Problem to solve – Retype the whole listing below exactly, keeping every picture out of it.

Data section –

┌──

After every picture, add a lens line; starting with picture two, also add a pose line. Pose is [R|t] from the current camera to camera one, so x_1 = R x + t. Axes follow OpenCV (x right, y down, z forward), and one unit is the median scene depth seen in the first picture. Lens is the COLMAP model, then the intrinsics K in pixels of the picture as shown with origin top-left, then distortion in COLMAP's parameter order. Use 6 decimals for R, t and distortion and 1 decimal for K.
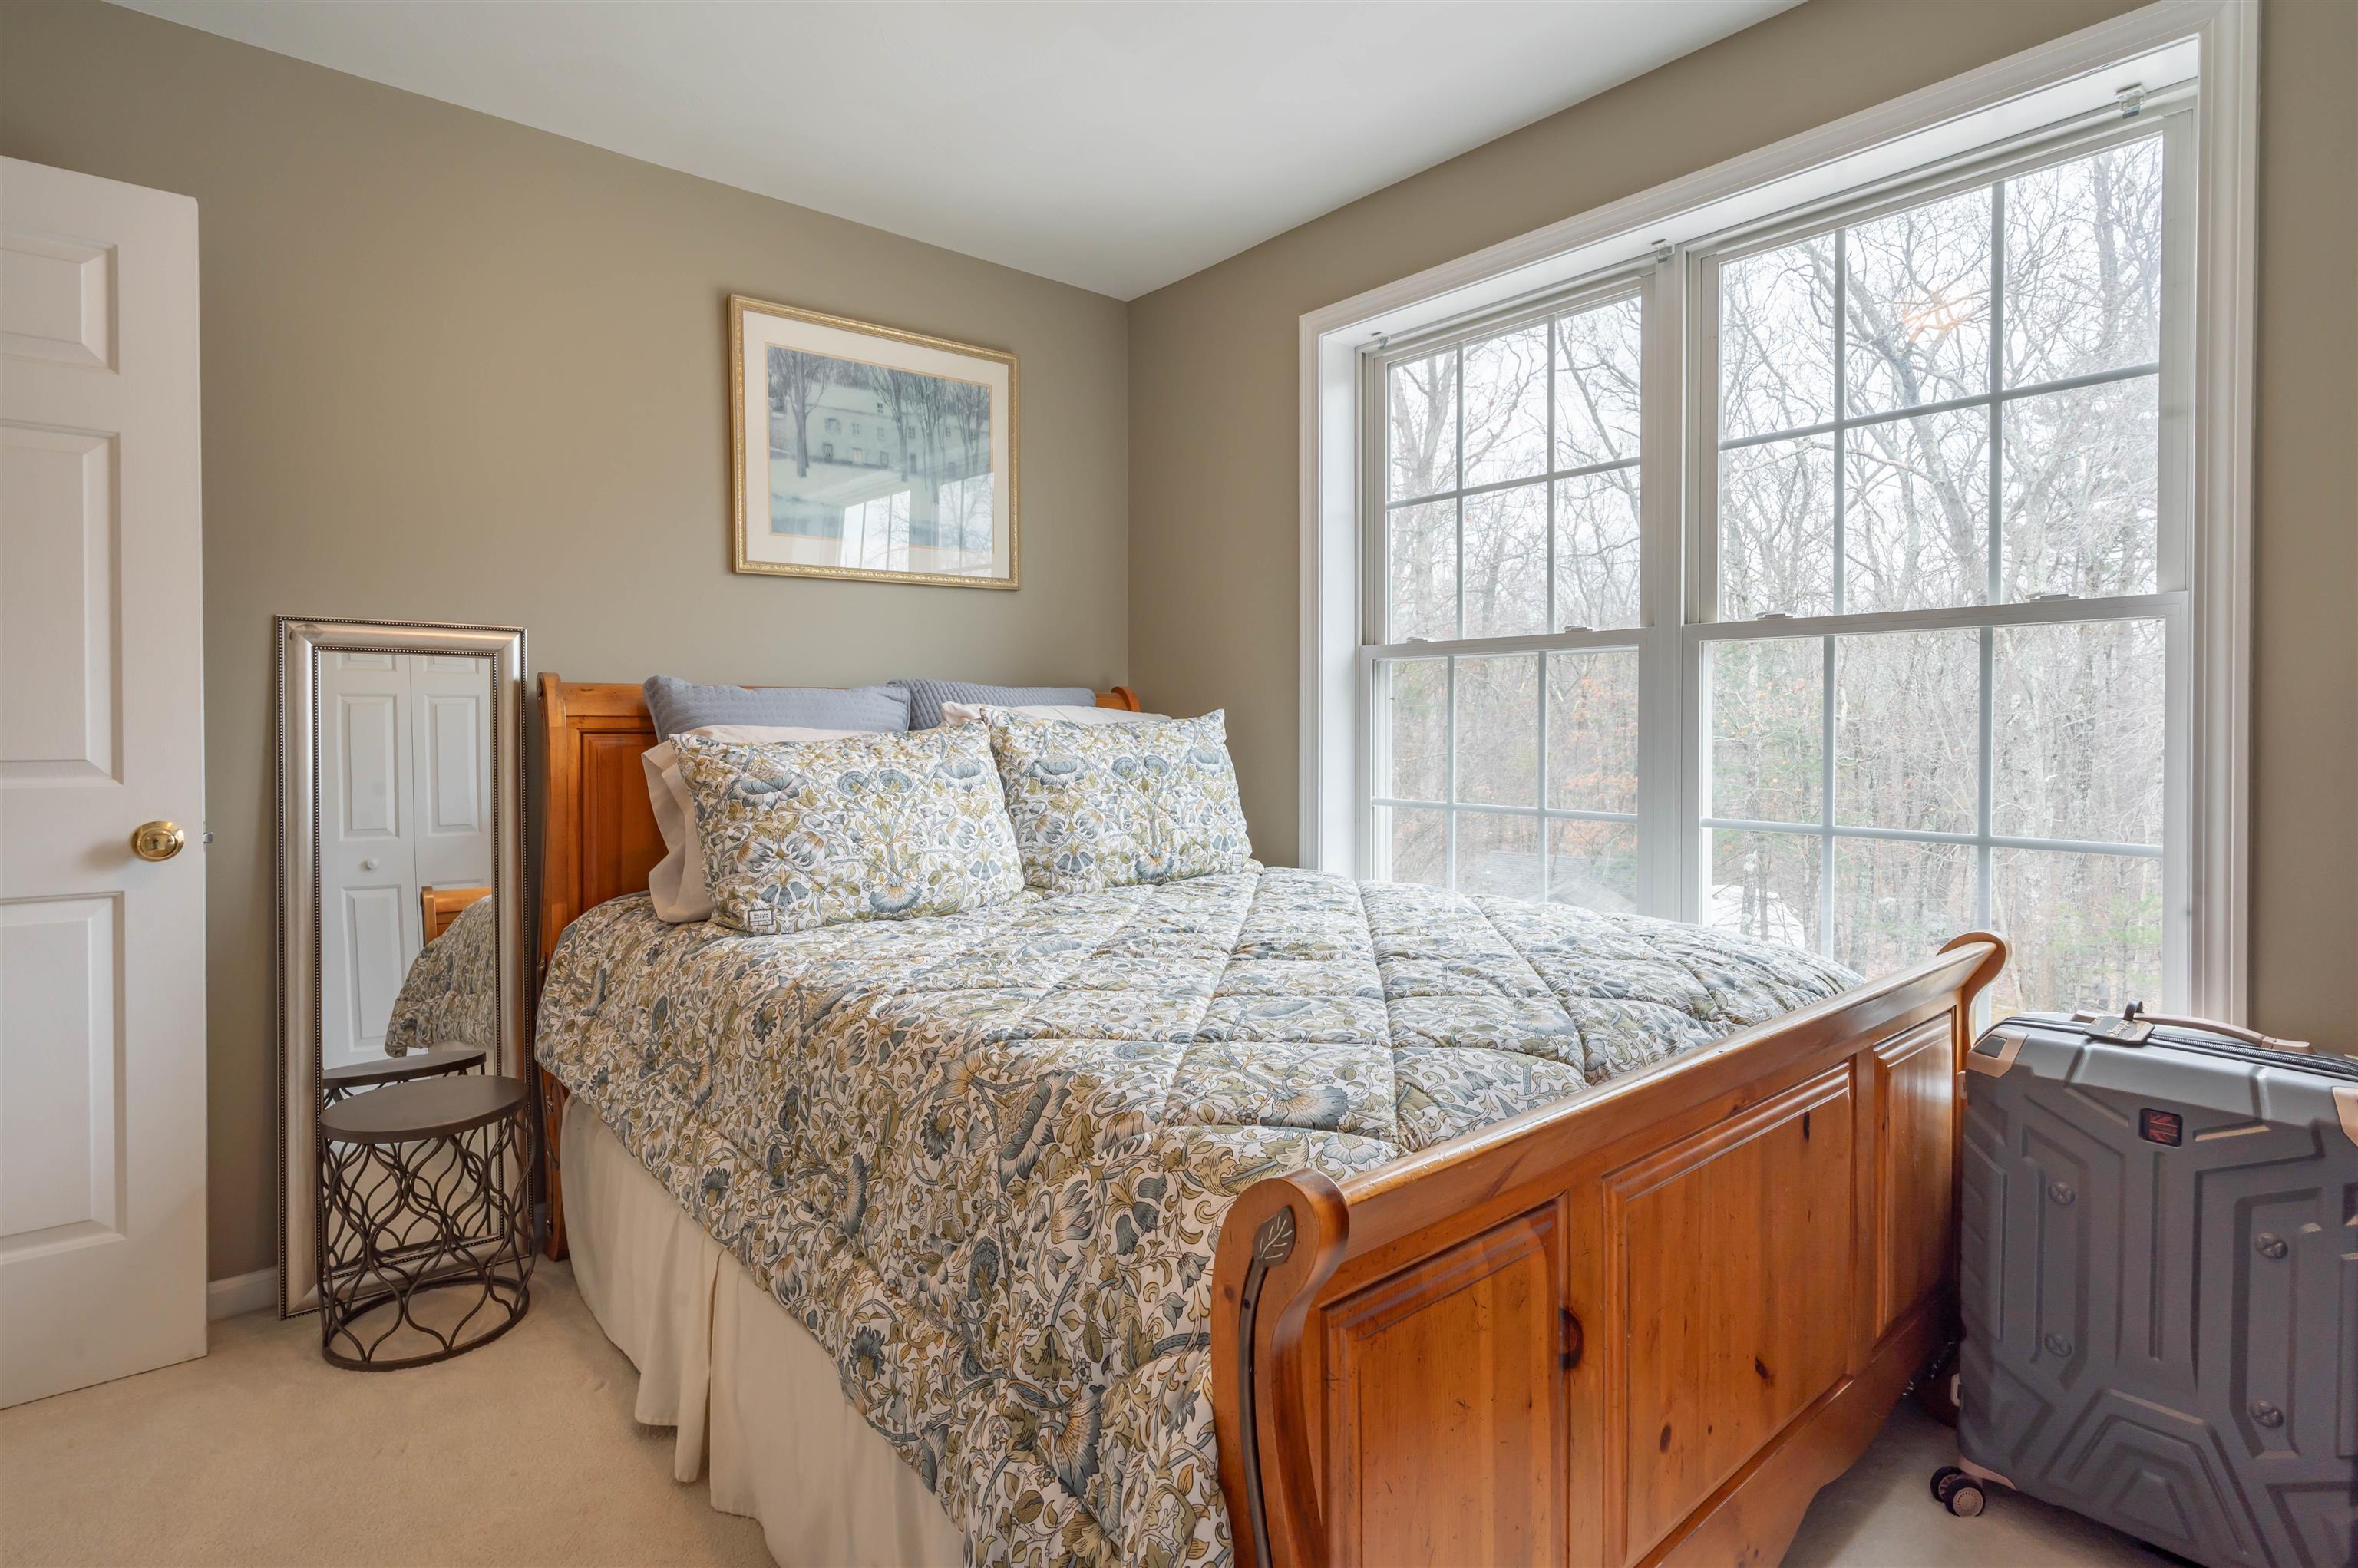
lens RADIAL K [[1174.8, 0, 1169.3], [0, 1174.8, 733.2], [0, 0, 1]] dist [0.003012, 0.000334]
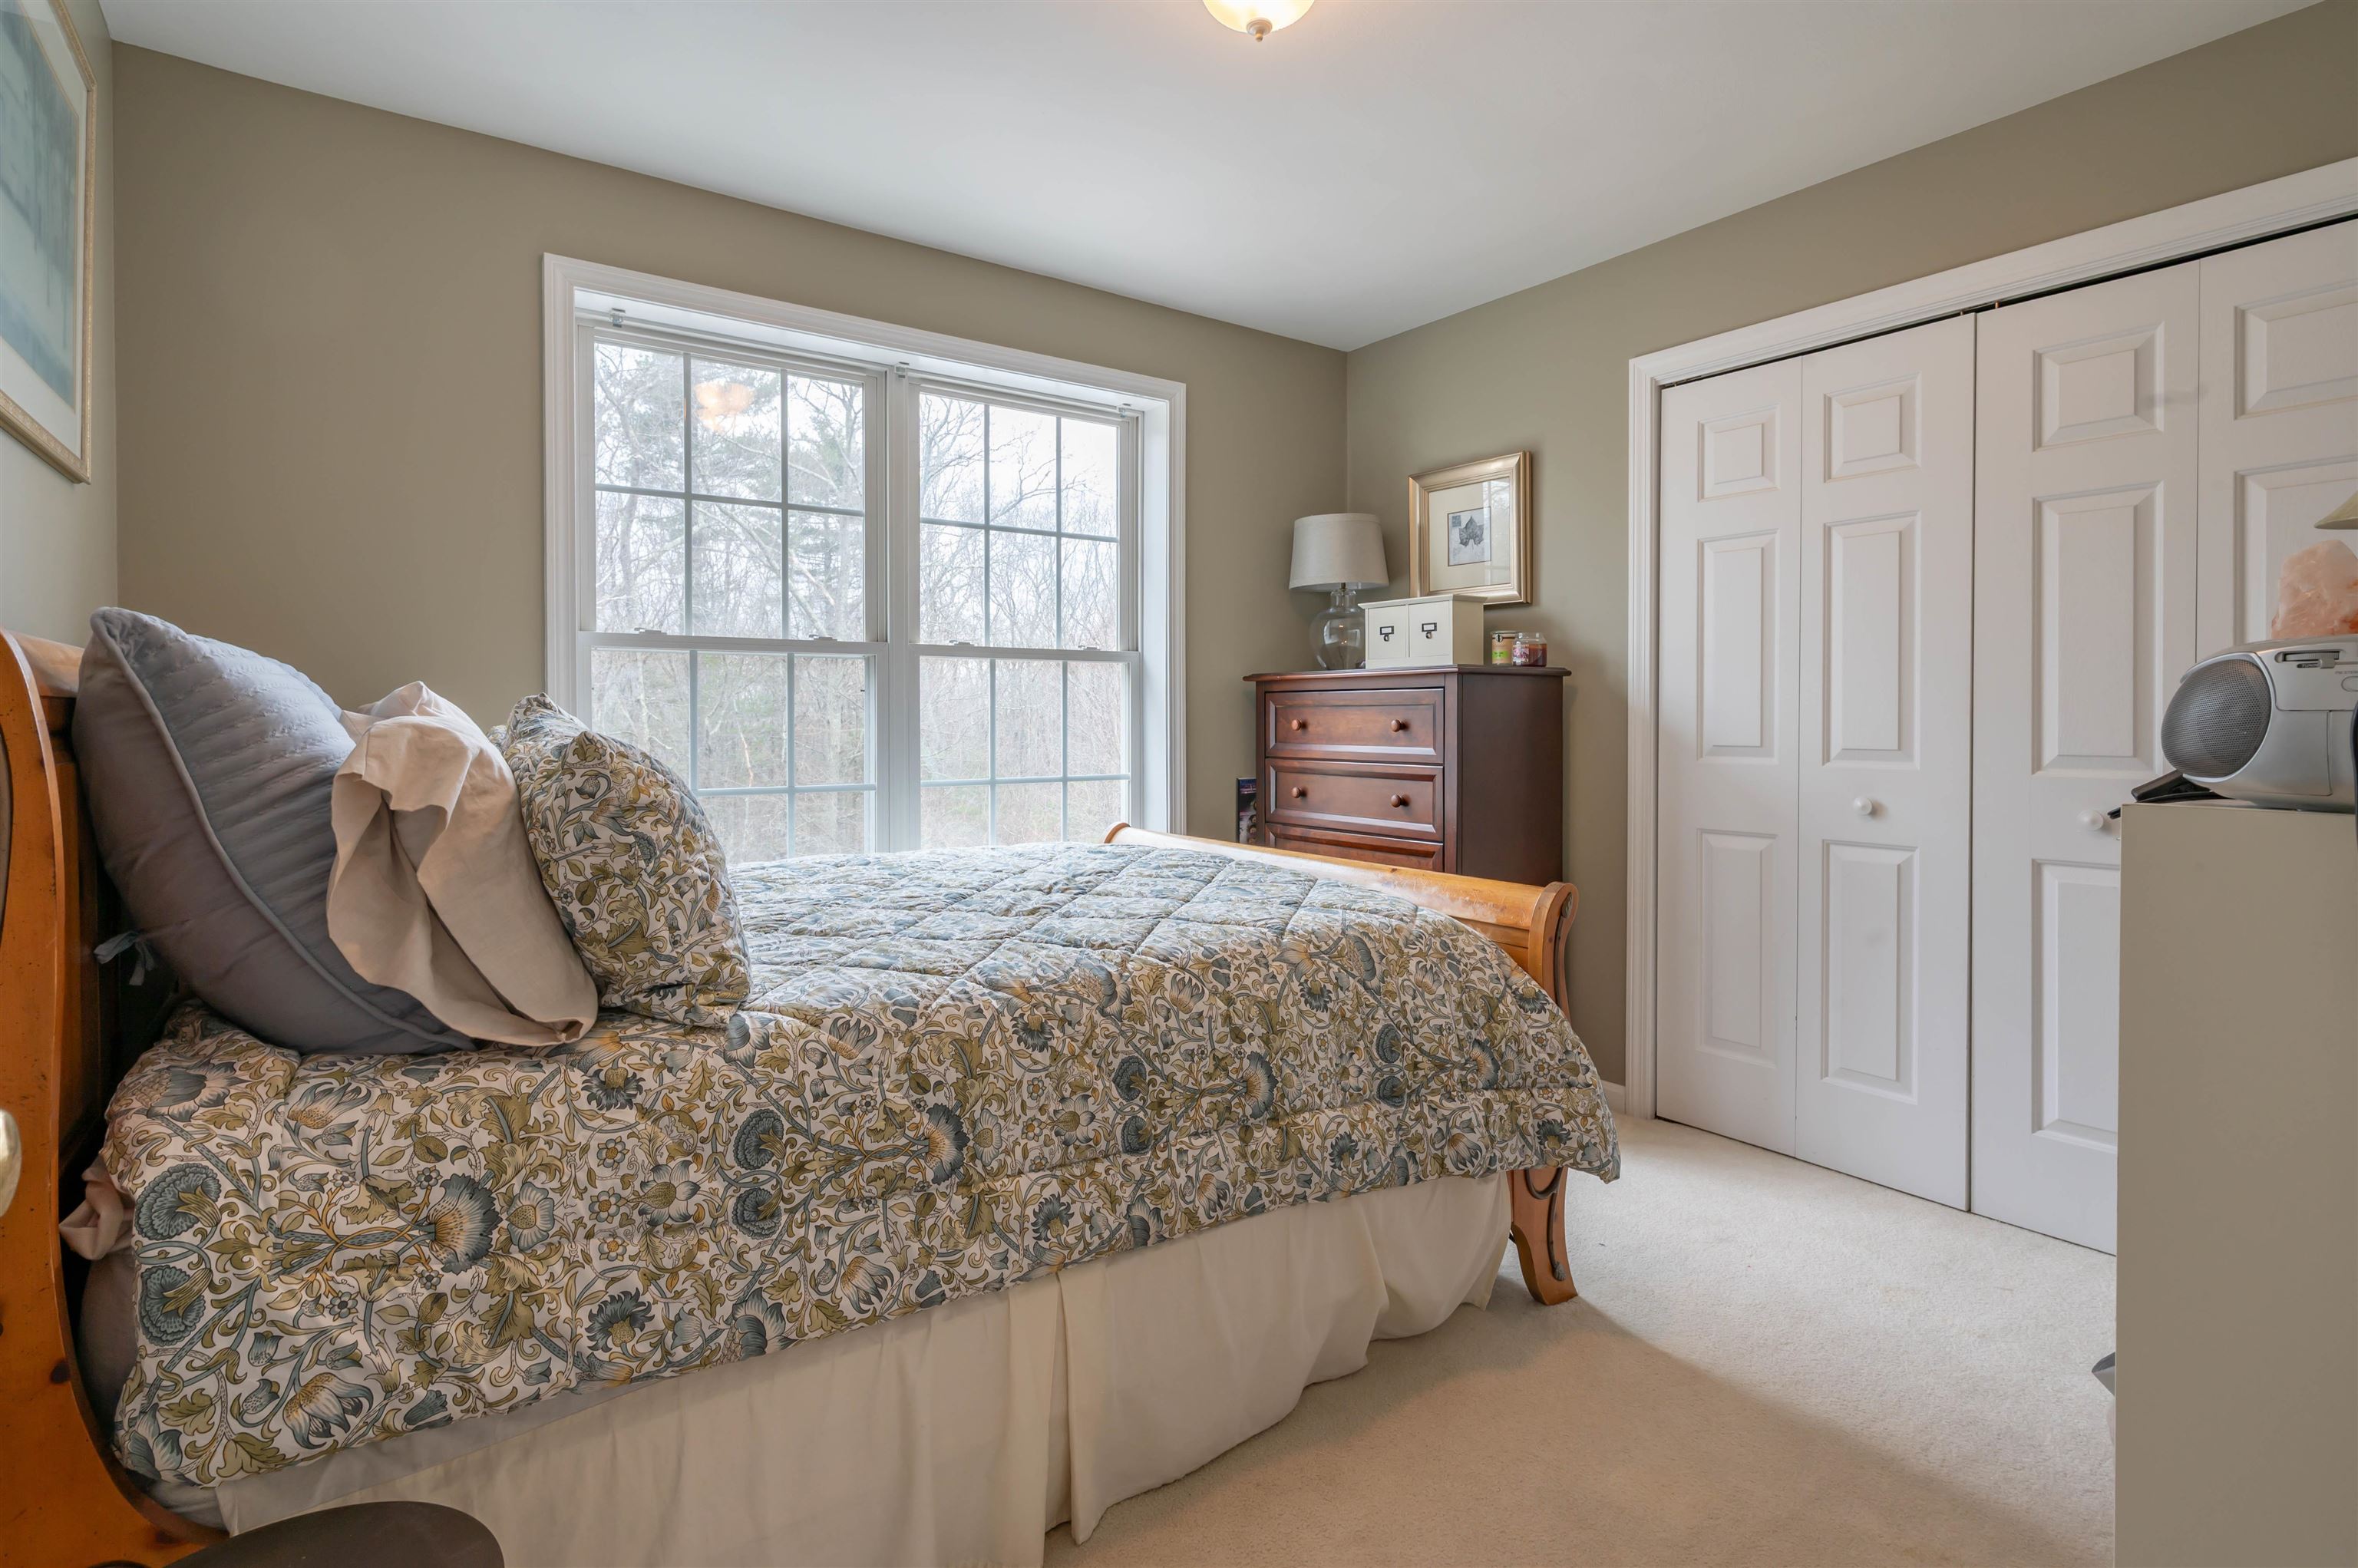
lens RADIAL K [[1144.7, 0, 1190.5], [0, 1144.7, 733.7], [0, 0, 1]] dist [-0.033232, 0.000477]
pose [[0.070032, -0.013022, 0.997460, -0.969456], [0.011723, 0.999856, 0.012230, 0.001540], [-0.997476, 0.010836, 0.070175, 0.640376]]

└──

Solution to this task –
After every picture, add a lens line; starting with picture two, also add a pose line. Pose is [R|t] from the current camera to camera one, so x_1 = R x + t. Axes follow OpenCV (x right, y down, z forward), and one unit is the median scene depth seen in the first picture. Lens is the COLMAP model, then the intrinsics K in pixels of the picture as shown with origin top-left, then distortion in COLMAP's parameter order. Use 6 decimals for R, t and distortion and 1 decimal for K.
lens RADIAL K [[1174.8, 0, 1169.3], [0, 1174.8, 733.2], [0, 0, 1]] dist [0.003012, 0.000334]
lens RADIAL K [[1144.7, 0, 1190.5], [0, 1144.7, 733.7], [0, 0, 1]] dist [-0.033232, 0.000477]
pose [[0.070032, -0.013022, 0.997460, -0.969456], [0.011723, 0.999856, 0.012230, 0.001540], [-0.997476, 0.010836, 0.070175, 0.640376]]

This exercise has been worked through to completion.